Fair and Accurate Credit Transaction Act (FACTA)

Sd

– The Fair and Accurate Credit Transactions Act (FACTA) added new sections to the Federal Fair Credit Reporting Act, intended to primarily help consumers fight the growing crime of identity theft. Accuracy and privacy of information provided regarding a consumer’s credit profile, limits put on information sharing, and providing consumers with new rights regarding disclosure of information shared are included in FACTA.

CFPB

This Act is designed to focus primarily on the creditors and the credit reporting agencies. Most of the requirements for compliance fall upon these two sectors of the credit industry; however, there are some procedures that MLOs, when acting as users of credit reports, must adhere to.

• A MLO shall provide the Notice to Home Loan Applicant – Credit Score Information Disclosure to the consumer, properly filled out, at the time that a consumer credit report is obtained. This disclosure shall include the scores given by each bureau, and the major factors affecting the scores. • A MLO should take reasonable steps to confirm that an application for credit has not been submitted by an identity thief if a “fraud alert” or “active duty” alert has been placed in a consumer’s credit file. • A MLO and/or mortgage broker shall adopt procedures to assure that consumer credit reports not retained in a consumer’s file be destroyed, to prevent “dumpster divers” from accessing personal data to be used in identity theft

– The Federal Trade Commission (FTC), the Federal bank regulatory agencies, and the National Credit Union Administration (NCUA) have issued regulations (the Red Flags Rules) requiring financial institutions and creditors to develop and implement written identity theft prevention programs, as part of the Fair and Accurate Credit Transactions Act of 2003. The programs must be in place by November 1, 2008, and must provide for the identification, detection, and response to patterns, practices, or specific activities – known as “red flags” – that could indicate identity theft. – The Red Flags Rules apply to “financial institutions” and “creditors” with “covered accounts.”

Under the Red Flags Rules, financial institutions and creditors must develop a written program that identifies and detects the relevant warning signs – or “red flags” – of identity theft. These may include, for example, unusual account activity, fraud alerts on a consumer report, or attempted use of suspicious account application documents. The program must also describe appropriate responses that would prevent and mitigate the crime and detail a plan to update the program. The program must be managed by the Board of Directors or senior employees of the financial institution or creditor, include appropriate staff training, and provide for oversight of any service providers. – The Red Flags Rules provide all financial institutions and creditors the opportunity to design and implement a program that is appropriate to their size and complexity, as well as the nature of their operations. Guidelines issued by the FTC, the Federal banking agencies, and the NCUA (ftc.gov/opa/2007/10/redflag.shtm) should be helpful in assisting covered entities in designing their programs. A supplement to the Guidelines identifies 26 possible red flags. These red flags are not a checklist, but rather, are examples that financial institutions and creditors may want to use as a starting point.
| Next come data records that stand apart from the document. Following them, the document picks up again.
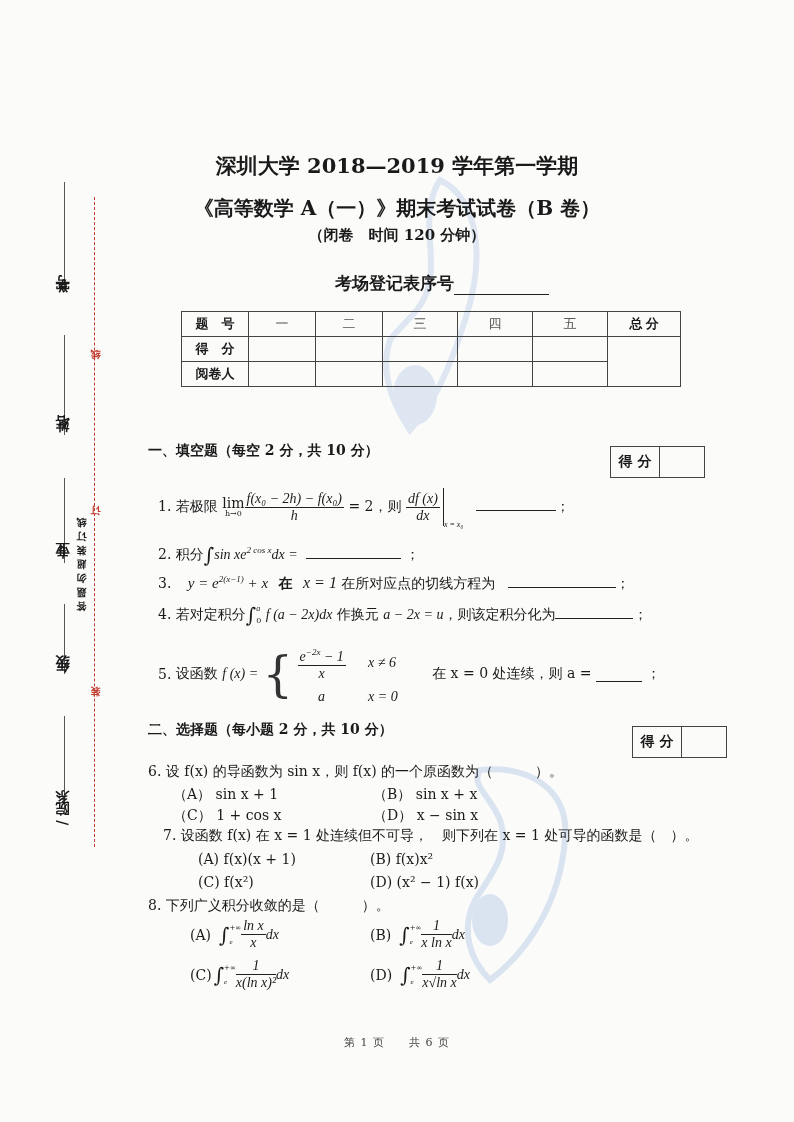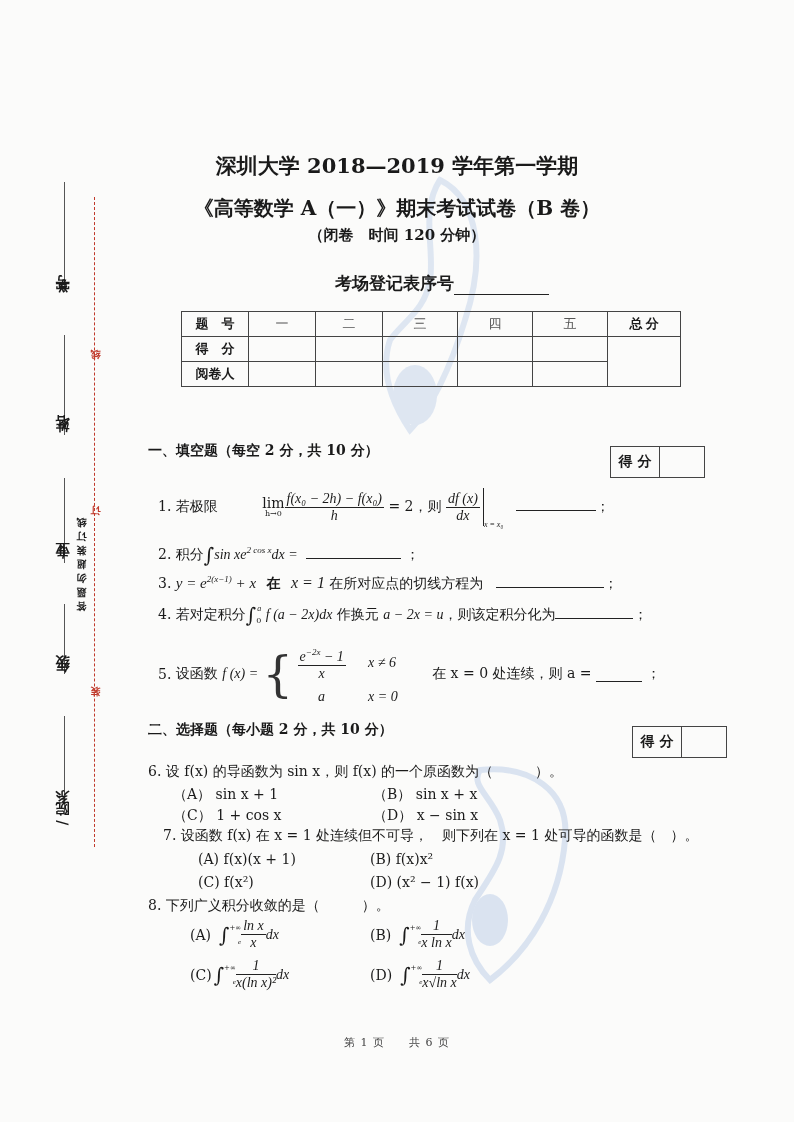--- a/index.html
+++ b/index.html
@@ -1,21 +1,21 @@
 <!DOCTYPE html>
 <html><head>
 <meta charset="utf-8">
 <style>
   html, body { margin:0; padding:0; }
   body { width:794px; height:1122px; background:#fbfbfa; position:relative; overflow:hidden;
          font-family:"DejaVu Serif","Liberation Serif",serif; color:#1a1a1a; }
   .abs { position:absolute; }
   .bold { font-weight:bold; }
   .sans { font-family:"DejaVu Sans","Liberation Sans",sans-serif; }
-  .math { font-family:"Liberation Serif","DejaVu Serif",serif; font-style:italic;text-align:right; }
+  .math { font-family:"Liberation Serif","DejaVu Serif",serif; font-style:italic; }
 
   
   #title1 { top:152px; left:0; width:794px; text-align:center; font-size:21px; }
   #title2 { top:195px; left:0; width:794px; text-align:center; font-size:20px; }
   #title3 { top:226px; left:0; width:794px; text-align:center; font-size:15px; }
   #regline { top:272px; left:335px; font-size:17px; }
   #regline .blank { display:inline-block; width:95px; border-bottom:1px solid #222; height:16px; vertical-align:bottom; }
 
   
   #score-table { top:311px; left:181px; border-collapse:collapse; font-size:13px; }
@@ -129,36 +129,36 @@
       <tr>
         <td class="l">得 分</td>
         <td class="r"></td>
       </tr>
 </tbody>
   </table>
 
 <div class="abs q" style="left:158px;top:488px;">
   <span>1.</span>
   <span>若极限</span>
-  <span class="frac" style="vertical-align:middle;margin-left:40px;"><span class="d" style="line-height:14px;">lim</span><span class="d" style="font-size:8px;line-height:8px;">h→0</span></span><span class="frac math"><span class="n">f(x₀ − 2h) − f(x₀)</span><span class="d">h</span></span>
+  <span class="frac" style="vertical-align:middle;"><span class="d" style="line-height:14px;">lim</span><span class="d" style="font-size:8px;line-height:8px;">h→0</span></span><span class="frac math"><span class="n">f(x₀ − 2h) − f(x₀)</span><span class="d">h</span></span>
   <span>= 2，则</span>
   <span class="frac math"><span class="n">df (x)</span><span class="d">dx</span></span><span style="display:inline-block;border-left:1px solid #222;height:38px;vertical-align:middle;margin-left:3px;"></span><span class="math" style="font-size:8px;vertical-align:-16px;">x = x₀</span>
   <span class="ans" style="width:80px;margin-left:8px;"></span><span>；</span>
 </div>
 
 <div class="abs q" style="left:158px;top:543px;">
   <span>2.</span>
   <span>积分</span><span class="int">∫</span><span class="math"><span>sin xe</span><sup>2 cos x</sup><span>dx =</span></span>
   <span class="ans" style="width:95px;margin-left:4px;"></span>
   <span>；</span>
 </div>
 
 <div class="abs q" style="left:158px;top:573px;">
   <span>3.</span>
-  <span class="math" style="font-size:15px;"><span>y = e</span><sup>2(x−1)</sup><span> + x</span></span>
+  <span class="math" style="font-size:15px;margin-left:12px;"><span>y = e</span><sup>2(x−1)</sup><span> + x</span></span>
   <span class="bold sans" style="margin:0 6px;">在</span>
   <span class="math" style="font-size:16px;margin-top:32px;">x = 1</span>
   <span>在所对应点的切线方程为</span>
   <span class="ans" style="width:108px;margin-left:8px;"></span><span>；</span>
 </div>
 
 <div class="abs q" style="left:158px;top:603px;">
   <span>4.</span>
   <span>若对定积分</span><span class="int">∫</span><span style="display:inline-block;vertical-align:middle;font-size:8px;line-height:12px;"><span style="display:block;" class="math">a</span><span style="display:block;">0</span></span>
   <span class="math">f (a − 2x)dx</span>

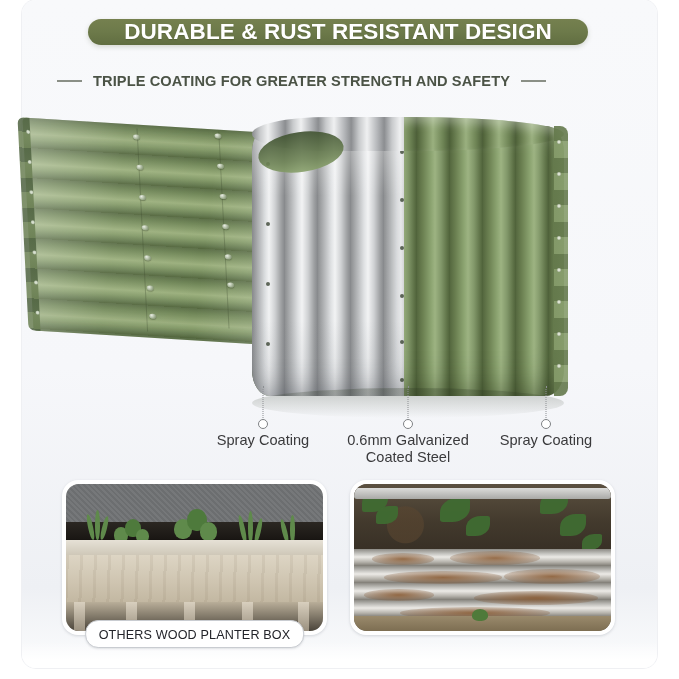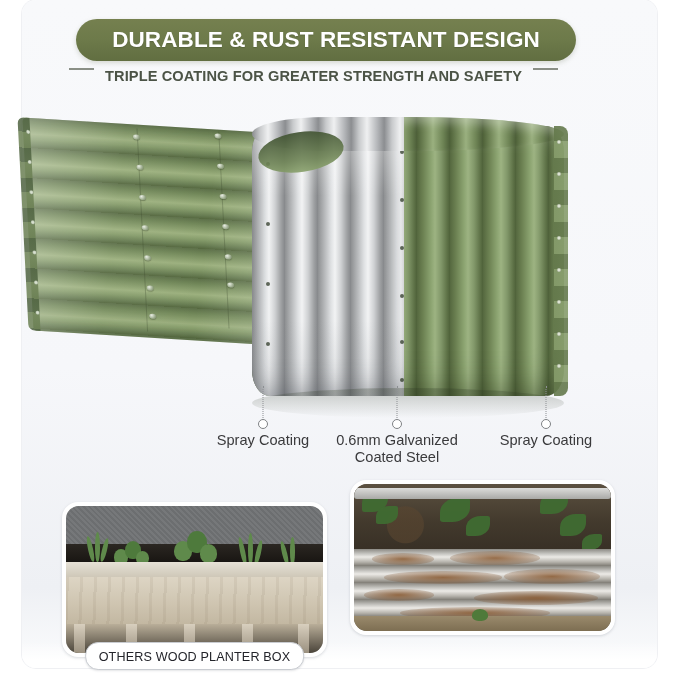--- a/index.html
+++ b/index.html
@@ -21,40 +21,40 @@
   }
   .card-bg:after{
     content:"";position:absolute;left:0;right:0;bottom:0;height:26px;
     background:linear-gradient(180deg,rgba(255,255,255,0) 0%,#ffffff 70%);
     border-radius:0 0 14px 14px;
   }
 
   
   .header{position:absolute;left:0;top:0;width:679px;height:104px;}
   .title-banner{
-    position:absolute;left:76px;top:19px;width:500px;height:42px;
+    position:absolute;left:88px;top:19px;width:500px;height:26px;
     background:linear-gradient(180deg,#75804f 0%,#6d7a4a 48%,#616e41 100%);
     border-radius:21px 21px 21px 21px;
     box-shadow:0 2px 5px rgba(90,100,70,.22);
     display:flex;align-items:center;justify-content:center;text-align:center;
   }
   .title-banner:before{
     content:"";position:absolute;right:-4px;top:6px;width:26px;height:30px;
     border-radius:0 16px 16px 0;
     background:linear-gradient(180deg,#e9ecec 0%,#dfe3e3 100%);
     z-index:-1;
   }
   .title-text{
     color:#ffffff;font-size:22.5px;font-weight:bold;letter-spacing:.1px;
     white-space:nowrap;
     text-shadow:0 1px 1px rgba(60,68,44,.35);
   }
   .subtitle-row{
-    position:absolute;left:16px;top:68px;width:595px;height:26px;
-    display:flex;align-items:flex-start;justify-content:center;gap:11px;
+    position:absolute;left:4px;top:68px;width:595px;height:26px;
+    display:flex;align-items:center;justify-content:center;gap:11px;
   }
   .sub-dash{width:25px;height:1.5px;background:#8a8f86;}
   .subtitle-text{
     color:#4b5346;font-size:14.6px;font-weight:bold;letter-spacing:.1px;
     white-space:nowrap;
   }
 
   
   .hero{position:absolute;left:0;top:104px;width:679px;height:320px;}
 
@@ -212,21 +212,21 @@
     border-radius:16px;
     background:#ffffff;
     padding:4px;
     box-sizing:border-box;
     box-shadow:0 1px 3px rgba(120,126,136,.28);
   }
   .panel-photo{
     position:relative;width:100%;height:100%;
     border-radius:13px;overflow:hidden;
   }
-  .panel-left{left:62px;margin-top:22px;}
+  .panel-left{left:62px;}
   .panel-right{left:350px;}
 
   
   .wood-scene{position:absolute;inset:0;background:#cfd0cc;}
   .wood-wall{
     position:absolute;left:0;top:0;width:100%;height:30%;
     background:repeating-linear-gradient(45deg,#76787a 0 2px,#6c6e70 2px 4px);
   }
   .wood-soil{
     position:absolute;left:0;top:26%;width:100%;height:14%;
@@ -401,21 +401,21 @@
   </div>
 
   <div class="callouts">
 
     <div class="callout" style="left:197px;top:52px;width:132px;">
       <span class="lead-line"></span>
       <span class="lead-dot"></span>
       <span class="callout-label">Spray Coating</span>
     </div>
 
-    <div class="callout" style="left:317px;top:52px;width:160px;">
+    <div class="callout" style="left:328px;top:52px;width:160px;">
       <span class="lead-line"></span>
       <span class="lead-dot"></span>
       <span class="callout-label">0.6mm Galvanized
 Coated Steel</span>
     </div>
 
     <div class="callout" style="left:481px;top:52px;width:130px;">
       <span class="lead-line"></span>
       <span class="lead-dot"></span>
       <span class="callout-label">Spray Coating</span>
They fall into 5 categories: • Alerts, notifications, or warnings from a consumer reporting agency; • Suspicious documents; • Suspicious personally identifying information, such as a suspicious address; • Unusual use of – or suspicious activity relating to – a covered account; and • Notices from customers, victims of identity theft, law enforcement authorities, or other businesses about possible identity theft in connection with covered accounts.

As of June 2005, the Federal Trade Commission requires businesses and individuals to take appropriate measures to dispose of sensitive information derived from consumer credit reports and other information. Any business or individual who uses a consumer credit report for a business purpose, is subject to the requirements of the Disposal Rule and required to properly dispose of information in consumer reports and records to protect against “unauthorized access to or use of the information.”